Document source.
◆ ◆ ◆ ◆ ◆ ◆ ◆
Benjamin Malaty : « Sur un championnat d’Europe de marathon, tout est redistribué »

Actuellement gêné par quelques pépins physiques, Benjamin Malaty n’en garde pas moins les yeux rivés sur les championnats d’Europe de marathon en août. Avec les Jeux Olympiques 2016 en ligne de mire.

Benjamin Malaty
Benjamin Malaty, premier Français du marathon de Paris 2013 (2h12mn00s).

Lepape-info : Après des douleurs aux ischios, c’est votre genou qui vous fait souffrir ? 

Benjamin Malaty : Oui, une inflammation de l’aileron rotulien. Ce n’est pas très grave, mais je ferai l’impasse sur les France de cross car je n’ai pas envie de me contenter d’être moyen sur la course. Ça doit être la première fois depuis douze ans que je ne participerai pas à ces championnats, mais tant pis. J’avais soigné mes ischios suite aux championnats d’Europe de cross-country (voir les résultats). Mes douleurs venaient en fait d’une dent de sagesse qui en apparence ne me faisait pas mal mais me créait des tensions plus bas. J’ai repris le 2 janvier 2014. Finalement, deux semaines après, je me blesse au genou. C’est un peu la galère. Mais en même temps, je suis dans le haut niveau depuis dix ans et je n’ai pas été blessé souvent. Donc ça me permet de souffler un peu…

Lepape-info : Cela perturbe donc votre début d’année, quel sera la suite de votre programme ?
◆ ◆ ◆ ◆ ◆ ◆ ◆
Exercices.
A. Selon l'entretien avec Benjamin Malaty, de quoi souffre-t-il au genou ?
B. Extrayez de l'entretien avec Benjamin Malaty le passage compris entre « Actuellement gêné par » et « vous fait souffrir ? », ces deux bouts compris.

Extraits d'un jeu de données
◆ ◆ ◆ ◆ ◆ ◆ ◆
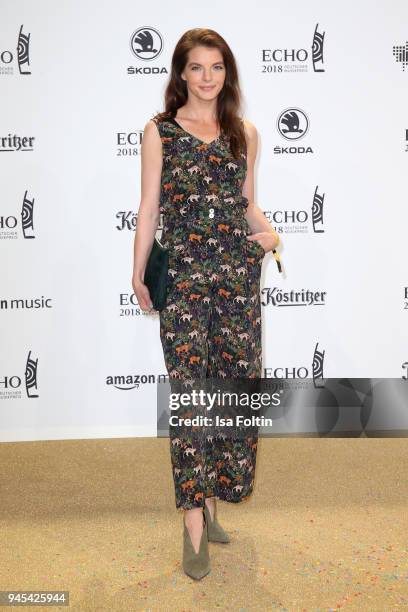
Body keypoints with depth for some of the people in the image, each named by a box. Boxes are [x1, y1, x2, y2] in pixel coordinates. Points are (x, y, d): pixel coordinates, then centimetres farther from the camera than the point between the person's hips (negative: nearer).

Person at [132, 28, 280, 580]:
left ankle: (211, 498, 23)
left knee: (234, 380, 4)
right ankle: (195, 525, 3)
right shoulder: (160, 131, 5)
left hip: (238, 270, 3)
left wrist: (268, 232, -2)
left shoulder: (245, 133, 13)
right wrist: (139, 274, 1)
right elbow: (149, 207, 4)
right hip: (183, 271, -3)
◆ ◆ ◆ ◆ ◆ ◆ ◆
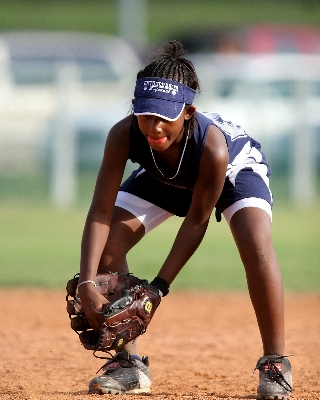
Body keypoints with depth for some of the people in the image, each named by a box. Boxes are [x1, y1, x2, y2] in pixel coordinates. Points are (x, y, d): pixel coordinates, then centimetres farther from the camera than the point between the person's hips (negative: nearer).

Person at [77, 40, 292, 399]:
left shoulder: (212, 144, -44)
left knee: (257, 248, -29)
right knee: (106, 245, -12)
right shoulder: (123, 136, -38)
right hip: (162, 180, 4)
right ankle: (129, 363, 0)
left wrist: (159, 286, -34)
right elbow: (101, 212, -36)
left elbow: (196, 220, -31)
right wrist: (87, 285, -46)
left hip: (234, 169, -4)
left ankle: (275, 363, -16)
◆ ◆ ◆ ◆ ◆ ◆ ◆
Réponses.
A. D'une inflammation de l'aileron rotulien.

B.
Actuellement gêné par quelques pépins physiques, Benjamin Malaty n’en garde pas moins les yeux rivés sur les championnats d’Europe de marathon en août. Avec les Jeux Olympiques 2016 en ligne de mire.

Benjamin Malaty
Benjamin Malaty, premier Français du marathon de Paris 2013 (2h12mn00s).

Lepape-info : Après des douleurs aux ischios, c’est votre genou qui vous fait souffrir ?